◆ DATA SUPPLIED ◆

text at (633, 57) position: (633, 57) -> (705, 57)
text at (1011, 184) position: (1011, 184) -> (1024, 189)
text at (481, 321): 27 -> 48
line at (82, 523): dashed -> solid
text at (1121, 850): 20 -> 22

◆ AIM ◆
Write every line of the items above as a JSON list of strings, one string per line, with blank lines left out.

◆ EXERCISE OUTPUT ◆
[
  "text at (633, 57) position: (633, 57) -> (705, 57)",
  "text at (1011, 184) position: (1011, 184) -> (1024, 189)",
  "text at (481, 321): 27 -> 48",
  "line at (82, 523): dashed -> solid",
  "text at (1121, 850): 20 -> 22"
]